Privacy by design means, as the European Union explains, “nothing more than ‘data protection through technology design.’” But in this case, “nothing more” means quite a lot. As a company building identity solutions for enterprises around the world, privacy by design is non-negotiable. Privacy preserving technology is seen as a given technological starting point and not a bolt-on feature. The business vibe shift, so to speak, is that privacy is a digital right and that decentralized identity technology is a superior solution to the imperfections of data privacy law. With decentralized identity, you get authentication and you get privacy by design in a way that generates security by design. 

So what is there to say about a new technology that doesn’t do this? Apparently lots. The paper “Decentralized Society: Finding Web3’s Soul” has generated much discussion as a more advanced and beneficial way of applying an NFT-type technology to encode “social relationships of trust” in Soul-Based Tokens.

It’s a thoughtful and provocative paper with many interesting ideas that go beyond the scope of the single, critical point we wish to address. So, we’re going to go straight to section 8.4 where the arrow strikes Achilles in the heel. Soul-Based Tokens, the authors admit, “ are initially public[,] making them inappropriate for sensitive information like government-issued identification.”

In fact, it’s worse than that. Anything rendered as a Soul-Based Token can be correlated by virtue of being recorded on-chain. It’s a recipe for creating honeypots of personal information that can be read, anonymously, by anyone. Even little bits of what might be considered ‘mostly harmless’ private information when correlated can present unexpected privacy problems. What this means is that the only information safely applicable for use in a Soul Bound Token is so impersonal as to be of little practical use.

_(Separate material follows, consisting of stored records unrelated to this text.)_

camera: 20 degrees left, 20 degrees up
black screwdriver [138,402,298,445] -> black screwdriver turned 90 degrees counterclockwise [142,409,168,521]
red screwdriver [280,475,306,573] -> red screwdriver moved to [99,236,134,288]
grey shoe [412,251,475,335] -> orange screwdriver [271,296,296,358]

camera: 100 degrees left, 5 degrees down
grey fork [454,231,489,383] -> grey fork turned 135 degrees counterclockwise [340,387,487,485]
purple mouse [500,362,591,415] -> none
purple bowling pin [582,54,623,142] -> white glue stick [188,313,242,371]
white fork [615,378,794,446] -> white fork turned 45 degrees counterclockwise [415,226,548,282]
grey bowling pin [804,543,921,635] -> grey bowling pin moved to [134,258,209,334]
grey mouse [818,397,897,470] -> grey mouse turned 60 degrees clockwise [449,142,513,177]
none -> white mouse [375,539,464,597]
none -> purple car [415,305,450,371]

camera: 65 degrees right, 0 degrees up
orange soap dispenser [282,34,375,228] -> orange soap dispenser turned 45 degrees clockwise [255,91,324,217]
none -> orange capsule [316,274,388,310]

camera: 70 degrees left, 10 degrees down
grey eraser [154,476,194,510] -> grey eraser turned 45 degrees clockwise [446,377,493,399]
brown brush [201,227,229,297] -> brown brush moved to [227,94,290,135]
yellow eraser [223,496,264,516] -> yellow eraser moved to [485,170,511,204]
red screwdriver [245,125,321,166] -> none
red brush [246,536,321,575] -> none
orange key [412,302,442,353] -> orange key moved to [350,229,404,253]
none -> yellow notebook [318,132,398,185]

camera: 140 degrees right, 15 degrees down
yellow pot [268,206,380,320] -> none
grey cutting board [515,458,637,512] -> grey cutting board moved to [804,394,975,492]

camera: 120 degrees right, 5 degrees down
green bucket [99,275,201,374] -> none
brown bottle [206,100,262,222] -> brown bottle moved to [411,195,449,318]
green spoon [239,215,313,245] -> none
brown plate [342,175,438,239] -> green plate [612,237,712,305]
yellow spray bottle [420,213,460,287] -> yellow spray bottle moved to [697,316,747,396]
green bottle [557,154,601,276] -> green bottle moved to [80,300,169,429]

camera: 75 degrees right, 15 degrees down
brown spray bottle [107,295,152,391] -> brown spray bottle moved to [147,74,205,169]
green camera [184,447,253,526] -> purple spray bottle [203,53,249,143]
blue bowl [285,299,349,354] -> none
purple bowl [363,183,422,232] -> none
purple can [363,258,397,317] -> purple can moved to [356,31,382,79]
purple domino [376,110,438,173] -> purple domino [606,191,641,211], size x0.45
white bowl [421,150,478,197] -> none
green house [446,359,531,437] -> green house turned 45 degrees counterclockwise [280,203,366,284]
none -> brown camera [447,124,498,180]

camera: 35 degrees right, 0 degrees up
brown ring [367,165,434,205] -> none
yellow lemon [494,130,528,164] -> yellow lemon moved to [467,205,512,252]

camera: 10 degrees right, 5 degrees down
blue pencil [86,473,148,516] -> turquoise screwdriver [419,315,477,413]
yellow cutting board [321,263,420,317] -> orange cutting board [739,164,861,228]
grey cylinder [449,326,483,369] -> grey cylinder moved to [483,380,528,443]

This is a marketplace non-starter. (not that there is a market-ready Soul-Based Token system to deploy). The ability to share sensitive information in a privacy preserving way and without writing any of it to a blockchain is precisely what companies and governments want from decentralized identity solutions and it’s what verifiable credential technology gives them.

Verifiable credentials enable “social relationships of trust” (what we at Indicio call “Trusted Digital Ecosystems”) because they are verifiable without checking in with the source, they give the data owner control of their data, and they enable that data to be shared through privacy preserving mechanisms (selective disclosure and zero knowledge proofs).

Again, we focus on this section of the paper because it is the flaw that stops the vision taking flight. New ideas have to be evaluated in terms of the technologies we have available today and the issues that exist in the identity space and the marketplace. Verifiable credential technology is being implemented right now because it works to solve the issues that currently exist in the identity space and in the marketplace.

Don’t misinterpret our focus on delivering technology today as a lack of enthusiasm for the technologies of tomorrow. Every technology we have today was once a new idea that developed over time, and we look forward to seeing how the ideas animating Soul-Bound Tokens (and other new developments) will mature over time.

Meanwhile, we’re focused on delivering solutions now, and we’re happy to explain why open source verifiable credential technology is the best solution available.